Le Conseil du Marché Financier (CMF) vient de dévoiler sa stratégie pour l’année 2026 visant à renforcer le dispositif national de prévention et de lutte contre le blanchiment d’argent, le financement du terrorisme et la prolifération des armes.
Cette feuille de route s’inscrit dans le cadre de l’exercice de ses missions légales visant à préserver l’intégrité et la transparence du marché financier tunisien et à soutenir les efforts nationaux, en conformité avec les standards internationaux et les recommandations du Groupe d’action financière.
La stratégie adoptée repose d’abord sur l’ancrage d’une supervision fondée sur l’évaluation des risques comme principe structurant de l’action du régulateur. Cette approche vise à concentrer les interventions de contrôle sur les segments d’activité et les acteurs les plus exposés, à travers le développement d’outils d’analyse sectorielle et de mécanismes d’alerte précoce, dans une logique de réduction des vulnérabilités et de maîtrise des risques systémiques.
Le deuxième volet concerne l’amélioration de la qualité du dispositif de prévention au sein des intervenants du marché. Le CMF entend accompagner le passage d’une conformité essentiellement déclarative vers une gouvernance orientée par les risques, en assurant le suivi effectif des plans d’action issus des missions de contrôle, en consolidant le rôle des fonctions de conformité et de contrôle interne et en multipliant les actions de sensibilisation. Cette démarche inclut également la diffusion régulière d’alertes sur les risques émergents et la promotion de solutions numériques dédiées à la connaissance du client et à la surveillance des opérations.
Le régulateur prévoit le déploiement de programmes de formation ciblés au bénéfice de ses propres cadres et des professionnels du marché, ainsi que la préparation et la publication de guides sectoriels. L’objectif est d’harmoniser l’interprétation et la mise en œuvre des exigences réglementaires et d’installer durablement une culture de conformité au sein de l’écosystème financier.
L’amélioration du reporting vise à accroître la fiabilité et la pertinence des déclarations d’opérations suspectes, à garantir le respect des délais légaux et à renforcer la contribution des entités assujetties aux signalements transmis à la Commission Tunisienne des Analyses Financières. Elle prévoit également le développement des capacités d’analyse financière, une coordination renforcée avec les autorités judiciaires, sécuritaires et de contrôle, ainsi que l’investissement dans des outils numériques et des dispositifs d’alerte anticipée.
Le CMF accorde par ailleurs une attention particulière à l’effectivité des sanctions financières ciblées.
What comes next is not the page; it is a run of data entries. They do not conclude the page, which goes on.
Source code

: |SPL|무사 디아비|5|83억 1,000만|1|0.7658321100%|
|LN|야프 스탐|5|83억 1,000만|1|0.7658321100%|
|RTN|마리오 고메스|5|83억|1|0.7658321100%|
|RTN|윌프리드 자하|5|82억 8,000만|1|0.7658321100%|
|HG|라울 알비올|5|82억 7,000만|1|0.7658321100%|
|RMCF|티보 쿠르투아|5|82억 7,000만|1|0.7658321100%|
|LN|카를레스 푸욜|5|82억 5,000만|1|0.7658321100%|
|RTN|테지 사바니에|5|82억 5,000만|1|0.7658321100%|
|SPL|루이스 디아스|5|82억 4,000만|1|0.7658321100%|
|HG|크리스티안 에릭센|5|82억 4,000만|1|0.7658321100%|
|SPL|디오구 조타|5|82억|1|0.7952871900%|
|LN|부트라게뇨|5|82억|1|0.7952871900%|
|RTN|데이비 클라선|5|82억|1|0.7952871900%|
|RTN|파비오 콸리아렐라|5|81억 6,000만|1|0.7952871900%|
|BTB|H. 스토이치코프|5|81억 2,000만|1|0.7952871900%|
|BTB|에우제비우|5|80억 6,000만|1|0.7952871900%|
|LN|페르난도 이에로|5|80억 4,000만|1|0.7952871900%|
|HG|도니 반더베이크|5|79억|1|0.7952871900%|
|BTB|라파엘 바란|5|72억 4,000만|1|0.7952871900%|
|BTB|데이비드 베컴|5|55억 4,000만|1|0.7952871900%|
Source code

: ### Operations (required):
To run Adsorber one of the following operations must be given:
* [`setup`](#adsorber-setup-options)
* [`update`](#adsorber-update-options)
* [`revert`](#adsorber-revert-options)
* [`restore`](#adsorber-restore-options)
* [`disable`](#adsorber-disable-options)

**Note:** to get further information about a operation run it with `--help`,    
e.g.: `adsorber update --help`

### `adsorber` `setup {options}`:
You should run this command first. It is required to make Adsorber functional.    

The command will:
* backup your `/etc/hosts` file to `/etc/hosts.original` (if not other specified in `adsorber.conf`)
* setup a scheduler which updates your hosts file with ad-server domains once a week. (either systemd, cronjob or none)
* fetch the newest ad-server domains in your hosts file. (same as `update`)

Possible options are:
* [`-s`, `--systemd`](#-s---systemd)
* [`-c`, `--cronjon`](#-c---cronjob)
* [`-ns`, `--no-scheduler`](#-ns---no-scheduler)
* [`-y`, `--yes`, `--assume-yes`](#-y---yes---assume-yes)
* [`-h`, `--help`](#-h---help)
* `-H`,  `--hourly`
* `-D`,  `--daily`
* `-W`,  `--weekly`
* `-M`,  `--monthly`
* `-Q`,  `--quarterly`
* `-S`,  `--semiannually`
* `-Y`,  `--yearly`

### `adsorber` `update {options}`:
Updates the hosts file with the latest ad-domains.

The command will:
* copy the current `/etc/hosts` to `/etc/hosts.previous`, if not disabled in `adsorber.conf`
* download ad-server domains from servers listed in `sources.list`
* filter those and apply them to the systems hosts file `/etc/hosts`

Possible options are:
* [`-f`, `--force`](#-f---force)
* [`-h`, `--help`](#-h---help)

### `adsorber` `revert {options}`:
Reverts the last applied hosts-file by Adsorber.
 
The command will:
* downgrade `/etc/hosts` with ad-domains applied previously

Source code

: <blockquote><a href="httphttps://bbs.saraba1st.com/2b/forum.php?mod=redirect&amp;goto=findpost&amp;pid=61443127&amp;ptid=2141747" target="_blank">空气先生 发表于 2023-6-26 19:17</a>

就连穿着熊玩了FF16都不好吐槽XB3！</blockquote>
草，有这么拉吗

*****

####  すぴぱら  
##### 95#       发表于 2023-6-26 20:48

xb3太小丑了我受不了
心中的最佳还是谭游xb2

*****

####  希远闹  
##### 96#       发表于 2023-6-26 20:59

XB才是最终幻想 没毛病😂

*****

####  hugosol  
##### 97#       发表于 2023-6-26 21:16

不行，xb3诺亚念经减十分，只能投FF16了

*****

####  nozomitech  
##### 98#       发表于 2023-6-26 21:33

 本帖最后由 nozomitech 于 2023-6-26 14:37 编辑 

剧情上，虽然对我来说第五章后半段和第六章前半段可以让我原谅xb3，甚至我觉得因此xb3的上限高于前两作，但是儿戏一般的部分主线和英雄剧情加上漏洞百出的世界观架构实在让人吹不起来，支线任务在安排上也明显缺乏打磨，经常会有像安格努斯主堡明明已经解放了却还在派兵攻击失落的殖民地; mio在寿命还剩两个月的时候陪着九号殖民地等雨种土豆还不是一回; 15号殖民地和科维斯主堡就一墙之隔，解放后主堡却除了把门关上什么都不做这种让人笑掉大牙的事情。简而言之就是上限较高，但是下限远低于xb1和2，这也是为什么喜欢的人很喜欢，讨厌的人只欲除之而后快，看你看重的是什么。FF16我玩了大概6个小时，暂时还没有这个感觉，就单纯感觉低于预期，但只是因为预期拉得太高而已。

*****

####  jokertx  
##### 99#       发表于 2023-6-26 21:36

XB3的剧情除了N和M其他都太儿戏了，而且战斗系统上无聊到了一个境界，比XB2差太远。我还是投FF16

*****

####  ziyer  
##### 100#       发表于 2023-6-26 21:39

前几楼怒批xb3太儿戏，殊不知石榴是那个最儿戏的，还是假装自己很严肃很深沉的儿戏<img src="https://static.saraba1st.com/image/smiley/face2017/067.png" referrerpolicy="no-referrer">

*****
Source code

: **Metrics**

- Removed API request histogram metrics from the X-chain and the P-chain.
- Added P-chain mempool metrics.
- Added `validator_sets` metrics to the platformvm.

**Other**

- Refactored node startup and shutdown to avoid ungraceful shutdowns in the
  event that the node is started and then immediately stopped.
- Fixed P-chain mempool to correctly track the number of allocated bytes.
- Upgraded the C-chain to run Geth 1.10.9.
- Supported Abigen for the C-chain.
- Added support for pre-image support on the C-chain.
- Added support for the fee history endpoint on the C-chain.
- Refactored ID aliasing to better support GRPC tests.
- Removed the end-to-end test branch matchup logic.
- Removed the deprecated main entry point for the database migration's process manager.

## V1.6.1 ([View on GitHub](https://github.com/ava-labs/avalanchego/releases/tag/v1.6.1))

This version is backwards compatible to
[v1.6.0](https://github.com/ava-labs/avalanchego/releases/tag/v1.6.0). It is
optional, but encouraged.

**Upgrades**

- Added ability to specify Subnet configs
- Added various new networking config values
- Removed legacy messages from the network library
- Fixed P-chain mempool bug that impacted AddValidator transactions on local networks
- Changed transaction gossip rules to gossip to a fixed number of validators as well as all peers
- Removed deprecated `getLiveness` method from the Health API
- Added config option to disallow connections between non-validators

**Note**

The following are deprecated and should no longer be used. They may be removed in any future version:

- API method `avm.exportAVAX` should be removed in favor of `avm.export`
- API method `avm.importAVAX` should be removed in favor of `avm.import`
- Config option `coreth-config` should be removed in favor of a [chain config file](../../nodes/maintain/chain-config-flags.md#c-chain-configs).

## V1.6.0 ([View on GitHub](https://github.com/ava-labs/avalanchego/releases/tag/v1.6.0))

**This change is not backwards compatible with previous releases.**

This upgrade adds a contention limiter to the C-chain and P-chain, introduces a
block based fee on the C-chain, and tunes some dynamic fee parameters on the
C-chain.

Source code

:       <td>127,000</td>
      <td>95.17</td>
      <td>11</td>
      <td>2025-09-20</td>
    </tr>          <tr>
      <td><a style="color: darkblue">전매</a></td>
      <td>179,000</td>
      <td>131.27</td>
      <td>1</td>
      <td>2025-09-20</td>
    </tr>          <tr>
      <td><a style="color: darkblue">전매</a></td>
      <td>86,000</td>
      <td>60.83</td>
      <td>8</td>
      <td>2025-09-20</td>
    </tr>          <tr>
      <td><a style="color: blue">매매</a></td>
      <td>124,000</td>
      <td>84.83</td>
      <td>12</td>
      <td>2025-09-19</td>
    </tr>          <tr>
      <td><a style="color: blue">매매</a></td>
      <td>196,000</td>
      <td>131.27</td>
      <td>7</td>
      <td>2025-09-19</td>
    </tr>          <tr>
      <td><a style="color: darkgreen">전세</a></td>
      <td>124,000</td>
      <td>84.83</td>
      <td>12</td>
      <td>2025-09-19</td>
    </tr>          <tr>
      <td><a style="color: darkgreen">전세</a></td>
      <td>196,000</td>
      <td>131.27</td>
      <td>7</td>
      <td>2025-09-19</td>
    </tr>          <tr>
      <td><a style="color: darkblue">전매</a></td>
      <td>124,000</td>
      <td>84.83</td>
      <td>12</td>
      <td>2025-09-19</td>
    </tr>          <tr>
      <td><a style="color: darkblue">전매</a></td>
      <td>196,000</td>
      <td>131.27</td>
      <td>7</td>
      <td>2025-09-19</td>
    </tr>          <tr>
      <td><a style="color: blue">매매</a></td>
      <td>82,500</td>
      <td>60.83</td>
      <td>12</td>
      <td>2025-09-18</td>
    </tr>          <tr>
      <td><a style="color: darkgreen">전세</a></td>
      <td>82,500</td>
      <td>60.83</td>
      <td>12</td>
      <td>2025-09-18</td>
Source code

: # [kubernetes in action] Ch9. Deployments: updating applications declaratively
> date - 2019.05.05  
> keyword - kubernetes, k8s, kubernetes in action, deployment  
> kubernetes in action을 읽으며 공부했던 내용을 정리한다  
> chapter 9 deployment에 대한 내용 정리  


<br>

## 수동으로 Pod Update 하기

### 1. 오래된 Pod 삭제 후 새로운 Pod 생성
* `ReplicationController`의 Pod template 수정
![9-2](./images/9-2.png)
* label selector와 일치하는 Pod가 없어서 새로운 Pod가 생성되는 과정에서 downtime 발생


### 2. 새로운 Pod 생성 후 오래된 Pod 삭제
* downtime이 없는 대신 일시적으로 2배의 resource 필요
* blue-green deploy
Cette orientation passe par l’évaluation de l’efficacité des systèmes de filtrage au regard des listes nationales et internationales, la mise en œuvre immédiate des mesures de gel sans notification préalable, l’intégration de ces exigences dans les programmes de contrôle et de formation et l’actualisation des matrices de risques sur la base des résultats de l’évaluation nationale des risques prévue pour 2025, dans une optique de consolidation de la crédibilité du dispositif tunisien.